-- START SOURCE --

Looking back it’s clear (to the extent that anything ever is) when I returned to Berlin in the fall of 1973, I was transiting from college to… whatever the future might be. I didn’t want to be in Richard Nixon’s America, though I was fortunate he had stopped drafting young men to fight in a deeply unpopular war precisely five months before. Given my very low lottery number, once my college deferment ended with graduation, had the draft continued I would have had to embark on the uncertain path of seeing whether the application for Conscientious Objector status I had filed would be approved and if so where I would have to offer Alternative Service. Altogether, having by then spent time in Britain, Denmark, and Germany and traveled widely elsewhere, I found Europe generally more appealing. In the case of Berlin, I was viscerally attracted by the fact that precisely there was the great epochal showdown between East and West, between capitalism and anti-capitalism (I won’t dignify the Stalinist trip with the label “socialism,” for reasons that should be historically obvious by now), between the two dominant claimants to planetary imperial hegemony, the Union of Soviet Socialist Republics, and the United States of America – in Berlin that showdown was visible, tangible, and literally concrete.

As Berlin had been at least since the time of Prussian King Fredrick the Great and as it is again now, West Berlin was probably the edgiest place in Germany, a place where the counter-culture thrived more than anywhere else. The fact that, because it was still an occupied city and not part of the west German Bundesrepublik, resident young men could not be conscripted into the Bundeswehr,  numerous young anti-establishment West Germans finagled their ways there. Frequently they managed this by matriculating at either the Freie Universität or the Technische Universität, which  added to the counter-cultural energy and buzz. There were alternative publishing houses, quasi-Marxist bookstores and coffee shops, and no end of Wohngemeinschaften, housing cooperatives, where people went together not only on the rent and upkeep, but shared cooking and social lives and sometimes each other, as well.

Friends in one of these co-ops turned me on to the fact that the British occupation force frequently hired civilians to do odd jobs for them and, unlike the Americans, were not so picky about taking on counter-culturally inclined strays like me. It took one visit to the Royal Army hiring office and I had a job working as a gardener on the southwestern outskirts of the city at a former Luftwaffe base. The base lay right up against the East German border on the (closed) road to Potsdam, in a village called Kladow. My co-workers were mostly Gastarbeiter from Turkey, along with a middle-aged former German soldier who’d never quite recovered from the war. We were supervised by another older German guy we called “Meister,” who was seldom sober, and who advised us when he was out of sorts that “under Adolf things were better.” I learned a lot. Obviously, I learned about gardening as, it being winter, I repaired greenhouse windows and shoveled fresh horse manure into flower beds, readying them for summer, among other not overly strenuous tasks. I also learned that some histories have long reaches, much longer even than the histories of central Europe and Scandinavia I was acquainted with.

-- END SOURCE --

- [GIVEN INSTRUCTION 1]: Decide whether each statement agrees with the Berlin passage: (a) friends in a housing co-op told the narrator that the British occupation force hired civilians; (b) the base stood on an open road to Potsdam; (c) the narrator's gardening work took place in summer. Answer yes or no for each, and quote the deciding words.
- [GIVEN INSTRUCTION 2]: According to the Berlin passage, in which village did the former Luftwaffe base lie?
- [GIVEN INSTRUCTION 3]: Rewrite the stretch of the Berlin passage from "As Berlin had" through "other, as well.", putting "cafés" in place of "coffee shops".
The items play no part in this.

-- START DATASET ROWS --

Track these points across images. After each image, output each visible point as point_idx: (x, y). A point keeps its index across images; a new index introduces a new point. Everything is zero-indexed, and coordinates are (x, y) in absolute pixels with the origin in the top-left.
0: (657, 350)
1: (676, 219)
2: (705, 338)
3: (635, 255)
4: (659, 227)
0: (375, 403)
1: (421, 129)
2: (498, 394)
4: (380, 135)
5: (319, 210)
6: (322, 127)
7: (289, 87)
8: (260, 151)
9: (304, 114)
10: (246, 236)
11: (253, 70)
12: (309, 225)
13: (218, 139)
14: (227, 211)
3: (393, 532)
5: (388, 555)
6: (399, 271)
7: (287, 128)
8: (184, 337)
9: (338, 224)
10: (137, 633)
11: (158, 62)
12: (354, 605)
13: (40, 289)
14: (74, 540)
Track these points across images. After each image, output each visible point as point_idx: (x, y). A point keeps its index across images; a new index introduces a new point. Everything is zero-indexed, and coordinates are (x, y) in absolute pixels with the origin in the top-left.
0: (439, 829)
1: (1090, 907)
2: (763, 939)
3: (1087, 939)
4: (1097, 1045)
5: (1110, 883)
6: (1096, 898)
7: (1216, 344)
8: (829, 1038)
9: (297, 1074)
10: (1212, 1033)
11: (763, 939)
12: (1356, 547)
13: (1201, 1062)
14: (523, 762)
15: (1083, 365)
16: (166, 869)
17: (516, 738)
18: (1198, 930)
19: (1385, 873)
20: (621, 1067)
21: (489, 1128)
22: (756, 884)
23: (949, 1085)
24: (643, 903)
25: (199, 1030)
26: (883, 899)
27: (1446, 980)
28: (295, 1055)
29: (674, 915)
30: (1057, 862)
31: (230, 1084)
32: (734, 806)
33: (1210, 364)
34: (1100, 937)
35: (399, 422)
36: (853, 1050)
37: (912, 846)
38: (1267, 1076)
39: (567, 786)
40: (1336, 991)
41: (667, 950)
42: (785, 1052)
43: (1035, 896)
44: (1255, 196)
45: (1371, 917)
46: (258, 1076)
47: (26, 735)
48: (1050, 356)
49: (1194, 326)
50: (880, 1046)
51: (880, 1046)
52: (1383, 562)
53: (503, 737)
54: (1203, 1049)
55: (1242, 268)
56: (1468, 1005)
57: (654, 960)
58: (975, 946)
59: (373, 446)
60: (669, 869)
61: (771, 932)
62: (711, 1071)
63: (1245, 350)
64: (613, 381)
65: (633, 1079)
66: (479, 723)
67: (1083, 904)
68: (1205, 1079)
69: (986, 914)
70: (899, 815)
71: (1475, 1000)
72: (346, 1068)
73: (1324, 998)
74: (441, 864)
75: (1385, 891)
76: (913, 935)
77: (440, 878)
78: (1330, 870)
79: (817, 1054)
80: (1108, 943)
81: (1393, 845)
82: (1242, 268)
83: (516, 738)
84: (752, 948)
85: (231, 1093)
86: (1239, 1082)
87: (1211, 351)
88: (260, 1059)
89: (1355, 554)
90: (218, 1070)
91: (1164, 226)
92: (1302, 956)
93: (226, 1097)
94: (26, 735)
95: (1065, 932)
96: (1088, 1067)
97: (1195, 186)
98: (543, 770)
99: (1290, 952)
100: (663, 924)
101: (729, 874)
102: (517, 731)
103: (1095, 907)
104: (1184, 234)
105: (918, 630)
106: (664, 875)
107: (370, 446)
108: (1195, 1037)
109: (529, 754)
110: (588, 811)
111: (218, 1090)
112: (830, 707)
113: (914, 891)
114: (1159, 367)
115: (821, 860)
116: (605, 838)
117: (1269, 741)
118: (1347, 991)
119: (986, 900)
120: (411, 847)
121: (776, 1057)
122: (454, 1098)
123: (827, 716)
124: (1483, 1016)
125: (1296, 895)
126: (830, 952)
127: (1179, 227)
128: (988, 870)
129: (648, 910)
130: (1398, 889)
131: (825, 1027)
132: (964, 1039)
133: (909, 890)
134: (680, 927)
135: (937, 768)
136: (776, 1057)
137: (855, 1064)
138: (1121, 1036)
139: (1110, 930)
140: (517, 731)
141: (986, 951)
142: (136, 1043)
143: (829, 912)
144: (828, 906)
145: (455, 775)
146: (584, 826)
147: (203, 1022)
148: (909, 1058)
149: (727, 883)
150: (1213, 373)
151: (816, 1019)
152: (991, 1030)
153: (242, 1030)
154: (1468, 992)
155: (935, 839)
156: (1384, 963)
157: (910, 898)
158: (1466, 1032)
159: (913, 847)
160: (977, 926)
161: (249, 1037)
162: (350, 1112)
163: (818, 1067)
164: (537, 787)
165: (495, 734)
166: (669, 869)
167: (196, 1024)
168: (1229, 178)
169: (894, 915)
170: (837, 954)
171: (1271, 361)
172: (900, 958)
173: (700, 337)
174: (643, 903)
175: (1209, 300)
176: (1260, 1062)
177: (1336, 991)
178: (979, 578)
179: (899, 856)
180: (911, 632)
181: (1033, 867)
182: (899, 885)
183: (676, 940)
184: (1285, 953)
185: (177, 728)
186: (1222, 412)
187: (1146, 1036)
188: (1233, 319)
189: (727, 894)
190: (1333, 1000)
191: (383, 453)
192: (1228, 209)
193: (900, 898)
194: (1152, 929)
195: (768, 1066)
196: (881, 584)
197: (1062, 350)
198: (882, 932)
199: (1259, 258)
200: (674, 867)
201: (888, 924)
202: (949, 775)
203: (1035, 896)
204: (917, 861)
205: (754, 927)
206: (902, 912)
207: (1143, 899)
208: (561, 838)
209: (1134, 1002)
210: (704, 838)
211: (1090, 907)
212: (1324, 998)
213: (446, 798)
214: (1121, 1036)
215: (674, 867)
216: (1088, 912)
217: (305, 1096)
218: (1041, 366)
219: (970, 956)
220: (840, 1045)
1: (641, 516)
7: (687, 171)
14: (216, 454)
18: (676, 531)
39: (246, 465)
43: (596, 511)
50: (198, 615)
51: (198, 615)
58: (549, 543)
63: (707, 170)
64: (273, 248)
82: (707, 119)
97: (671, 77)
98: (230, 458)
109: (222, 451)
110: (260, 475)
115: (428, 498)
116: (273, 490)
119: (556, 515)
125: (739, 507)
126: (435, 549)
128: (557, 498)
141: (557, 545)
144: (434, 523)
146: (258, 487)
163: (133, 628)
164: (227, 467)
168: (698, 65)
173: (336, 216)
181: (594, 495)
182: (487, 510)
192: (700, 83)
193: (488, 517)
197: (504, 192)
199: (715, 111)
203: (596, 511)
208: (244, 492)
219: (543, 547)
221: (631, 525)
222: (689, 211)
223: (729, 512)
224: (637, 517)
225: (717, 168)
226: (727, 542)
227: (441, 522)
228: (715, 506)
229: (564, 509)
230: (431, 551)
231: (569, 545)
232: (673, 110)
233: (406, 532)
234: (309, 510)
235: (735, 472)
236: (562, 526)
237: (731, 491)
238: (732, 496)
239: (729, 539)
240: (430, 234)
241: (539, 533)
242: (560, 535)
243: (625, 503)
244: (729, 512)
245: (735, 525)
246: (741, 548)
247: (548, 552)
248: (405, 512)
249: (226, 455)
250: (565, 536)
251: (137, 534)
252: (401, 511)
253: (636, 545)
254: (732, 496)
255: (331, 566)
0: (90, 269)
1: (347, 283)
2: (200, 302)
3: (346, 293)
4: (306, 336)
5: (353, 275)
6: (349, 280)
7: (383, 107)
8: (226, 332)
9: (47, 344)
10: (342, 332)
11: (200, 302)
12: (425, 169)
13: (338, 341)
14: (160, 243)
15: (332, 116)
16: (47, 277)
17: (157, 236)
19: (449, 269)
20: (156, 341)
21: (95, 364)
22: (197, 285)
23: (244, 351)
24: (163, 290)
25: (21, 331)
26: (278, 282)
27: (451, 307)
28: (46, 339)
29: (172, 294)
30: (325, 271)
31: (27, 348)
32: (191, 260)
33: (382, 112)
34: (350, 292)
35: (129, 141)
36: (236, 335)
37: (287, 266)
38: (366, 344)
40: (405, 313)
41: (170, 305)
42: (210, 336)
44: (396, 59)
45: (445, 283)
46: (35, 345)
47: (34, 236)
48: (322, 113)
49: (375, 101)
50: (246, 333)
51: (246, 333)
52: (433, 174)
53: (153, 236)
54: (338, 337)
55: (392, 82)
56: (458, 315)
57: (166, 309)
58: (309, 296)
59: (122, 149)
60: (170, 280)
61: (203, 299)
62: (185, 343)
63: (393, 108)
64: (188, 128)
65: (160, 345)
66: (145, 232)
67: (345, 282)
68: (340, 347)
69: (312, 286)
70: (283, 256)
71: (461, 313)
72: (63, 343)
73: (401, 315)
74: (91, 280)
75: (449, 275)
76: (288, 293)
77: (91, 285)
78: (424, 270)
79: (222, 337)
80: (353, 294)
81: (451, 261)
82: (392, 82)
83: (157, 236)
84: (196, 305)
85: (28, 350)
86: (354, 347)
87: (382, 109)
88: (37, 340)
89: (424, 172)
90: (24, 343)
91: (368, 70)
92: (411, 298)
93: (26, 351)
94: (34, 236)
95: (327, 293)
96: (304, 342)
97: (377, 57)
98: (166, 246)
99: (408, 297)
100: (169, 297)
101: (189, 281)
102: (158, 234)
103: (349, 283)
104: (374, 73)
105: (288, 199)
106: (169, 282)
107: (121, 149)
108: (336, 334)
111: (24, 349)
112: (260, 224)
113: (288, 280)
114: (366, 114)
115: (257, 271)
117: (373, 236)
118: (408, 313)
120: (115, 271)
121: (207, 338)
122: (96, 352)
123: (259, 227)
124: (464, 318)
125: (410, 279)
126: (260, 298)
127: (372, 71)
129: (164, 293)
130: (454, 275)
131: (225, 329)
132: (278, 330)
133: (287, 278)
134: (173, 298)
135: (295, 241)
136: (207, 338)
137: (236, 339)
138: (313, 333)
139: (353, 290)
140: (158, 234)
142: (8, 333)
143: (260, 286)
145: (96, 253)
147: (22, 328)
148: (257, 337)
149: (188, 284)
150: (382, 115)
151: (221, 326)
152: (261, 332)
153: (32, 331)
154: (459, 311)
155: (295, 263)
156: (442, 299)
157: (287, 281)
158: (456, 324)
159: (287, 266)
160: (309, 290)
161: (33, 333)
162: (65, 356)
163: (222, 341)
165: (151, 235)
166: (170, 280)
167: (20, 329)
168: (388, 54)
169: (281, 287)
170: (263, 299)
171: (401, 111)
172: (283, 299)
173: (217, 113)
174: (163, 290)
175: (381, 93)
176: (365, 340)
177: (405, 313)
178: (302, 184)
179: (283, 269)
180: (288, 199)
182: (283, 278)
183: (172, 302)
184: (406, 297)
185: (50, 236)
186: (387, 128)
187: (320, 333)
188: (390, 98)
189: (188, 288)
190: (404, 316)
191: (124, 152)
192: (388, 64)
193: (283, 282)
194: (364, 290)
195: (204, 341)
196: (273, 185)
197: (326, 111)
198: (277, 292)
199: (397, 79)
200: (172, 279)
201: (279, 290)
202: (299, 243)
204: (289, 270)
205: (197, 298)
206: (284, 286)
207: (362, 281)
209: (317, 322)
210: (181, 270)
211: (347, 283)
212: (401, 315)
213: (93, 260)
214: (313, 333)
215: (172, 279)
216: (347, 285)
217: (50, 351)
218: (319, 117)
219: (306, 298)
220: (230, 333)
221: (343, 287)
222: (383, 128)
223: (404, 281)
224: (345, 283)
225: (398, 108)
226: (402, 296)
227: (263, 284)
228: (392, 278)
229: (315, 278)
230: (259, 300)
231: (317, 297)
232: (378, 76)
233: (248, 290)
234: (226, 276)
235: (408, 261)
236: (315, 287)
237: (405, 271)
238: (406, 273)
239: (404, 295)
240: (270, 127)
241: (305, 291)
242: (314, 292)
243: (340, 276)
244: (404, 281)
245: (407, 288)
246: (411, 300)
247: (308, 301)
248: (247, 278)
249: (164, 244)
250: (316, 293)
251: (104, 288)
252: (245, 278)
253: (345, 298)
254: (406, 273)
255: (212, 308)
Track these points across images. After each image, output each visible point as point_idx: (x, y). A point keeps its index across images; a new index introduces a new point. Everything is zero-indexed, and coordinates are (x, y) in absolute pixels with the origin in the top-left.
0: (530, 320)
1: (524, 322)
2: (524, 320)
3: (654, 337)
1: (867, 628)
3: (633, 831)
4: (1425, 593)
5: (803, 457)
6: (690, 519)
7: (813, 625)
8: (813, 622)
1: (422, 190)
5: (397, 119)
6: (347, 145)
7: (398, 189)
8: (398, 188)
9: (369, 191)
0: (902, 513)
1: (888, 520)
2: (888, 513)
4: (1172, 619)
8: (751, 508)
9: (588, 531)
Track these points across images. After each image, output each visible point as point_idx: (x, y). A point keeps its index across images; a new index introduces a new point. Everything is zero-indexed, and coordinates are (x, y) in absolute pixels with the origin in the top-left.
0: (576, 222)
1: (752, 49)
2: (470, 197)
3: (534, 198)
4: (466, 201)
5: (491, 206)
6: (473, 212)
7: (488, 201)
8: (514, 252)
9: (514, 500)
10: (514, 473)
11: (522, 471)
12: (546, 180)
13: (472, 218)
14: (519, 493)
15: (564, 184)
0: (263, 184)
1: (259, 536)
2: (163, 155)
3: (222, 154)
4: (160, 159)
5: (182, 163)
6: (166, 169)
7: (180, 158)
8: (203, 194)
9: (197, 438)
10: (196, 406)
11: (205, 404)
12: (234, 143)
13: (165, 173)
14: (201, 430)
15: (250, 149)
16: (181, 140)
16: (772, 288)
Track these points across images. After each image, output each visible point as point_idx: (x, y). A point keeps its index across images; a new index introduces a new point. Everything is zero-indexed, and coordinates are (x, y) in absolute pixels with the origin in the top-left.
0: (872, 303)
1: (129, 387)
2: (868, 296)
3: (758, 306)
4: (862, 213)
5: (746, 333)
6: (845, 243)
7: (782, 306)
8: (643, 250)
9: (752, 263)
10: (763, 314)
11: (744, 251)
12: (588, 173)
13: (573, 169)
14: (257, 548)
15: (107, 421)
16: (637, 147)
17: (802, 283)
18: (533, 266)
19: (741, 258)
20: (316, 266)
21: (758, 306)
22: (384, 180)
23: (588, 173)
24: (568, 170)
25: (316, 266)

-- END DATASET ROWS --

- [TASK SOLUTION 1]:
(a) Yes: "Friends in one of these co-ops turned me on to the fact that the British occupation force frequently hired civilians to do odd jobs for them"
(b) No: "on the (closed) road to Potsdam"
(c) No: "it being winter"

- [TASK SOLUTION 2]: Kladow.

- [TASK SOLUTION 3]:
As Berlin had been at least since the time of Prussian King Fredrick the Great and as it is again now, West Berlin was probably the edgiest place in Germany, a place where the counter-culture thrived more than anywhere else. The fact that, because it was still an occupied city and not part of the west German Bundesrepublik, resident young men could not be conscripted into the Bundeswehr,  numerous young anti-establishment West Germans finagled their ways there. Frequently they managed this by matriculating at either the Freie Universität or the Technische Universität, which  added to the counter-cultural energy and buzz. There were alternative publishing houses, quasi-Marxist bookstores and cafés, and no end of Wohngemeinschaften, housing cooperatives, where people went together not only on the rent and upkeep, but shared cooking and social lives and sometimes each other, as well.